With Python#

The Python programming language#

Python can be easy to pick up whether you’re a first time programmer or you’re experienced with other languages:

Step-by-step#

Quickstart#

For the basics see quickstart documentation page.

Note

For a hands-on tutorial see also the Python Notebook Trafilatura Overview.

Extraction functions#

The functions can be imported using from trafilatura import ... and used on raw documents (strings) or parsed HTML (LXML elements).

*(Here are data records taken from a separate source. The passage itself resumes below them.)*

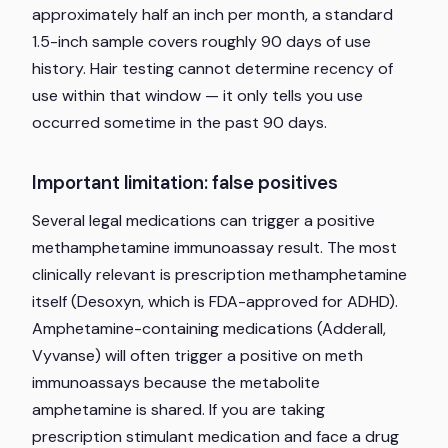
approximately half an inch per month, a standard
1.5-inch sample covers roughly 90 days of use
history. Hair testing cannot determine recency of
use within that window — it only tells you use
occurred sometime in the past 90 days.
Important limitation: false positives
Several legal medications can trigger a positive
methamphetamine immunoassay result. The most
clinically relevant is prescription methamphetamine
itself (Desoxyn, which is FDA-approved for ADHD).
Amphetamine-containing medications (Adderall,
Vyvanse) will often trigger a positive on meth
immunoassays because the metabolite
amphetamine is shared. If you are taking
prescription stimulant medication and face a drug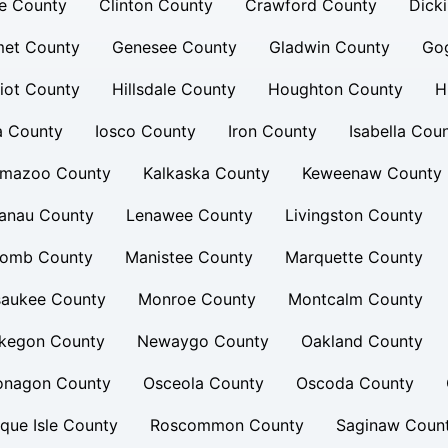
e County
Clinton County
Crawford County
Dick
et County
Genesee County
Gladwin County
Go
iot County
Hillsdale County
Houghton County
H
a County
Iosco County
Iron County
Isabella Cou
amazoo County
Kalkaska County
Keweenaw County
lanau County
Lenawee County
Livingston County
omb County
Manistee County
Marquette County
saukee County
Monroe County
Montcalm County
kegon County
Newaygo County
Oakland County
onagon County
Osceola County
Oscoda County
que Isle County
Roscommon County
Saginaw Coun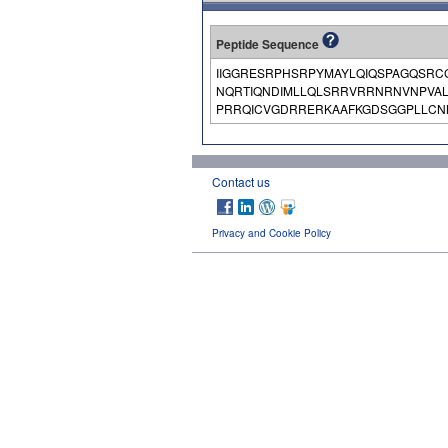
Peptide Sequence
IIGGRESRPHSRPYMAYLQIQSPAGQSRC
NQRTIQNDIMLLQLSRRVRRNRNVNPVA
PRRQICVGDRRERKAAFKGDSGGPLLCNN
Contact us
Privacy and Cookie Policy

Main text extraction, good balance between precision and recall:

extract: Wrapper function, easiest way to perform text extraction and conversion
bare_extraction: Returns a Document object with extracted text, comments, and metadata as attributes

Additional fallback functions:

baseline: Faster extraction function targeting text paragraphs and/or JSON metadata
html2txt: Extract all text in a document, maximizing recall

Output#

By default, the output is in plain text (TXT) format without metadata. The following additional formats are available:

CSV
HTML (from version 1.11 onwards)
JSON
Markdown (from version 1.9 onwards)
XML and XML-TEI (following the guidelines of the Text Encoding Initiative)

To specify the output format, use one of the following strings: "csv", "json", "html", "markdown", "txt", "xml", "xmltei".

The bare_extraction function also accepts an additional python format to work with Python on the output.

To extract and include metadata in the output, use the with_metadata=True argument.

Examples#

# some formatting preserved in basic XML structure
>>> extract(downloaded, output_format="xml")

# output in JSON format with metadata extracted
>>> extract(downloaded, output_format="json", with_metadata=True)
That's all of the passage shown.